練習を通じて自分を見つめ、共に踊る喜びを覚えた少女たちは「勇気のダンス」を完成させ、すべての時のカケラを集めて時の種を完成させる。その瞬間、時の種は光を放って姿を消してしまうため、それが奉納されているという時の谷の中心地「時の城」へ向かうことになる。
時の城へ侵入するため、伊純は今までの自分を認めるだけでなく自分を変える覚悟を要求される。城の裏口から侵入しなければならない彼女たちは、非常用の橋を掛けるために100mの老朽した橋を11秒88で渡らなければならない。伊純の脳裏に浮かんだのは、県大会のレースでライバルが出した100m11秒89のタイムボードを部員たちで囲む記念写真だった。自分自身を見つめるというステージを乗り越えた伊純は、「自分を変えられるのは自分だけだぞ」「他に誰がやるっていうのよ」と激励を投げかける仲間の信頼によって、かつての自分を認めるだけでなく、それを乗り越える勇気を得る。100mを時間内に走りきり、彼女たちは時の城の頂上に到着する。
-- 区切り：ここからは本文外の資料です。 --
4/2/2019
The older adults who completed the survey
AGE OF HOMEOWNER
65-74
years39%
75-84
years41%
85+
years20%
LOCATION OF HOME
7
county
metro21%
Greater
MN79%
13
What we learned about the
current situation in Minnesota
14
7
そこにいたのは姿を消した5人の女子中学生の一人、都久井沙紀ともう一人の未来の沙紀だった。未来の沙紀はかつてダンスチームの仲間からつま弾きにされた経験から他人を信じられないまま大人になってしまい、「永遠の今」によって変わることのない美しさと、時の掟からの解放による自由な生き方を謳う。現実を目の前にすれば自信が必要になる、現実を知らない奴に現実を知らしめてやりたいと叫ぶ未来の沙紀は、時の種の力を利用して伊純を急激に成長させ老人にしてしまう。老人になった伊純は「一緒に踊ろう」となお、沙紀の手に手を伸ばす。「ひとりぼっちは嫌」と、伊純の勇気に感化されて再び人を信じる決心をした沙紀を合わせた5人は、振りや音楽だけではなく、心も合わせる「奇跡のダンス」を踊りきる。奇跡のダンスとポッピン族のレミィの祈りによって時の谷は崩壊を回避し、世界は平穏を取り戻した。
ポッピン族たちを追い詰め、駆り立てるキグルミの正体はかつてのポッピンたちだった。踊りを忘れたポッピンたちはキグルミの執拗な圧力によって、キグルミに姿を変えてしまう。私はいつキグルミでいつポッピンなのかわからないが、なるべくポッピンでありたいと思う。
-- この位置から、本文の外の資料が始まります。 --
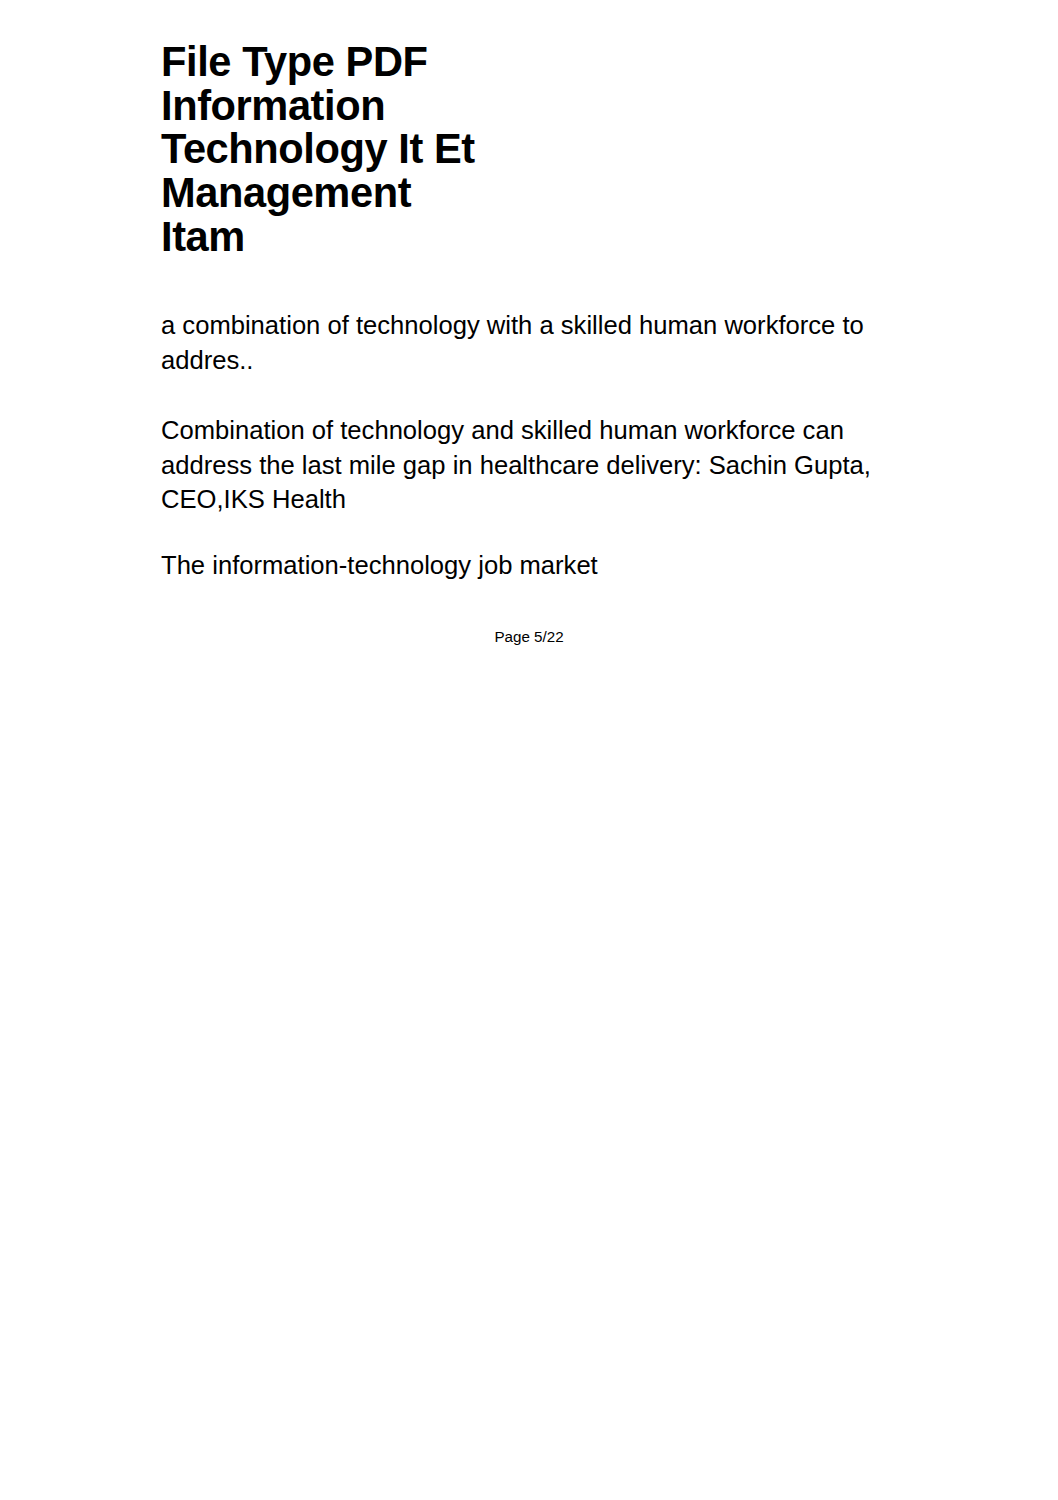File Type PDF Information Technology It Et Management Itam
a combination of technology with a skilled human workforce to addres..
Combination of technology and skilled human workforce can address the last mile gap in healthcare delivery: Sachin Gupta, CEO,IKS Health
The information-technology job market
Page 5/22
日常をダンスのように生きること、それは既存の振る舞いに適合するためだけでなく、心を通じ合わせるために隣人とつながることである。
時の谷で5人の女子中学生が出会った、5人それぞれの同位体に、自分の考えをいつでも察してくれて、受け止めて、鼓舞してくれる人間に出会うことも望まない。同位体はもう一人の自分、歩みを止めて振り返った時に自分に語りかけるメタ自己に他ならない。自分の鏡像に溺れる心地よさから踵を返す決断の先に、ダンスの喜びがあるのだ。